New FAA Guidance May Lift Drone Companies

New FAA Guidance May Lift Drone Companies
Handy: AeroVironment’s Raven B drone.

Drones can fly up to 500 feet under new Federal Aviation Administration regulations. But there is no limit on the revenue that drone makers can generate.

Thanks to the new rules, Monrovia-based AeroVironment Inc. is among the companies expecting to be able to tap into new markets and revenue streams with fresh products.

The firm expects to post up to $280 million in revenue next year, an 8 percent increase from $259 million in 2015 according to Steven Gitlin, vice president of AeroVironment.

“The FAA regulations are promising,” he said. “They streamline the process for operating legally in the national aerospace system and that’s going to be an important step for a number of our customers.”

Drone operators were previously required to be licensed pilots and wait for months to gain permission to use the unmanned flying vehicles. But under rules going into effect at the end of next month, they can fly commercial drones weighing less than 55 pounds without a license as long as the unit stays within an operator’s line of sight.

That is expected to boost demand from a wide range of industries.

“The rules will promote the development of drones for the agriculture and film industries,” said Michael Drobac, director of the Small Unmanned Aerial Vehicles Coalition, an industry advocacy group in Washington, D.C. “Companies such as AeroVironment will be impacted in a positive way.”

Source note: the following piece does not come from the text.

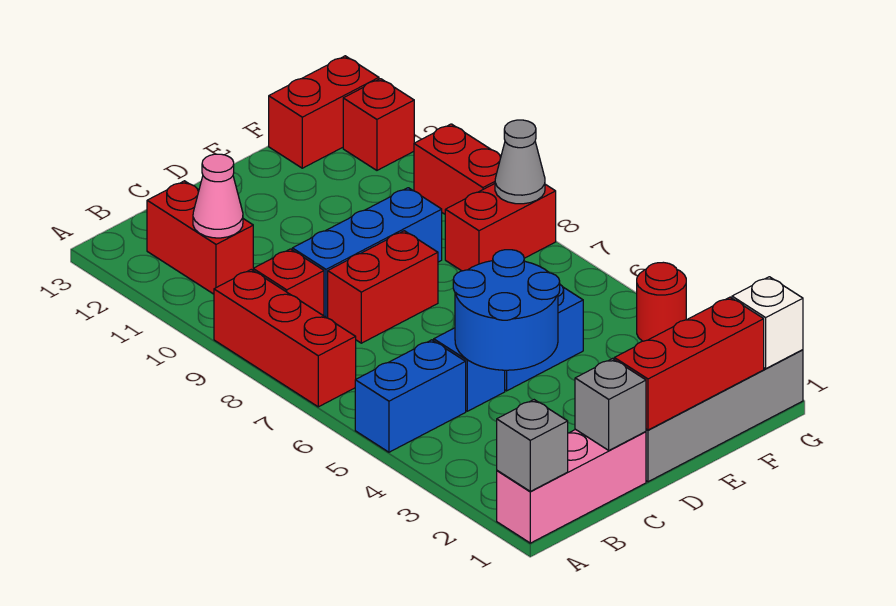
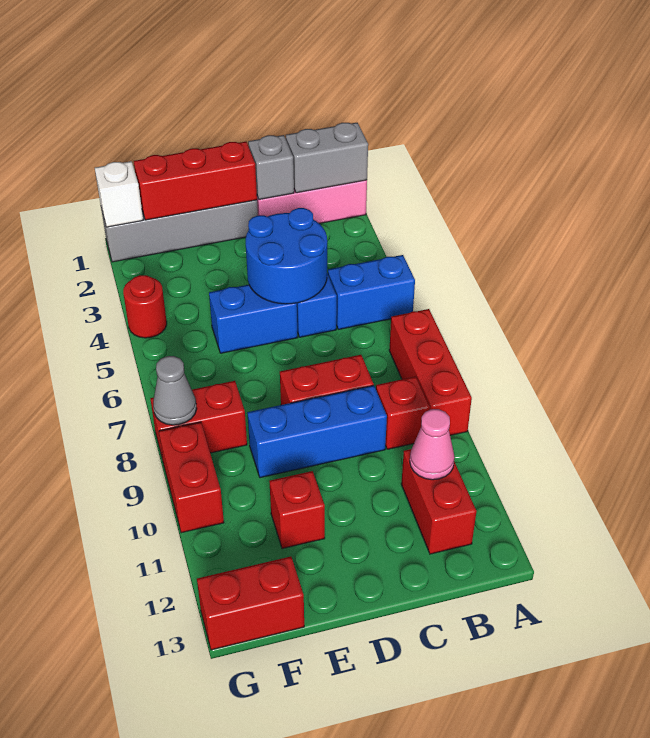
grey 1x1 brick [497,400,568,491] -> grey 1x2 brick [286,123,368,193]
red 1x1 brick [343,79,414,170] -> red 1x1 brick moved to [269,471,325,549]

New camera-equipped drones for the oil, gas, and real estate industries are also set to be introduced by the industry.

The regulations are set to generate more than $82 billion for the U.S. economy and produce more than 100,000 jobs over the next decade, according to the FAA’s website.

Worldwide sales of drones to companies and individual operators reached $4.5 billion last year, up from $3.3 billion 12 months earlier, according to San Antonio-based market research group Frost & Sullivan.

Turbulent history

AeroVironment might be getting a lift from the new regulations but it hasn’t been smooth flying for the company recently.

Once the Pentagon’s largest supplier of military drones, including Switchblades, weaponized toy-size drones that can kill a target, the company took a hit as the recession, cuts to government spending, and the drawdown of U.S. troops in Iraq and Afghanistan contributed to a steep decline in revenue. Revenue in 2013 was $240 million, down from $325 million the previous year.

Founded in 1981, AeroVironment specializes in manufacturing unmanned aerial vehicles and rechargeable battery technology for electric vehicles.

The company went public in 2007, raising $114 million to invest into drones and a line of car recharging stations. Its founder, Paul MacCready, died the same year at age 81.

The company produces drones at its 85,000-square-foot plant in Simi Valley and employs more than 600 people at its factory and headquarters in Monrovia. Unmanned aerial systems, or drones, accounted for 85 percent of the firm’s revenue last year.

Analysts said interest in original drones has been winding down, but new offerings could generate fresh interest.

“There is clear evidence that the company’s legacy product lines such as Raven, Wasp, and Puma, drones that drove growth in prior years, are now losing momentum,” wrote Michael Ciarmoli, an analyst at Cleveland-based KeyBanc Capital Markets, in a report. “New product offerings and new initiatives are helping to fill the gap.”

AeroVironment is already expanding its drone fleet.

“We increased our internal investments in fiscal year of 2015 to support our tactical missile systems and commercial unmanned aircraft systems initiatives, and in 2016 to support commercial aircraft systems initiatives,” Gitlin said.

The company will produce a fixed-wing aircraft, which flies horizontally and is able to gather data from large fields for agriculture and energy companies. A hovering drone could be used for scanning towers and power lines.

Gitlin declined to disclose prices of drones the company will sell for commercial use. But its most popular military surveillance system, Raven B, which includes three drones and two ground stations, carries a price tag of $200,000.

AeroVironment officials have said they would repurpose the Raven B, designed for rapid launch and low-altitude surveillance, for commercial use in the energy and agriculture industries.

British energy company BP has already said it will use AeroVironment’s Puma AE for inspecting its oil fields in Alaska.

“We will see an incredible increase in demand, especially for commercial use,” said Greg Autry, assistant professor of clinical entrepreneurship at USC’s Marshall School of Business.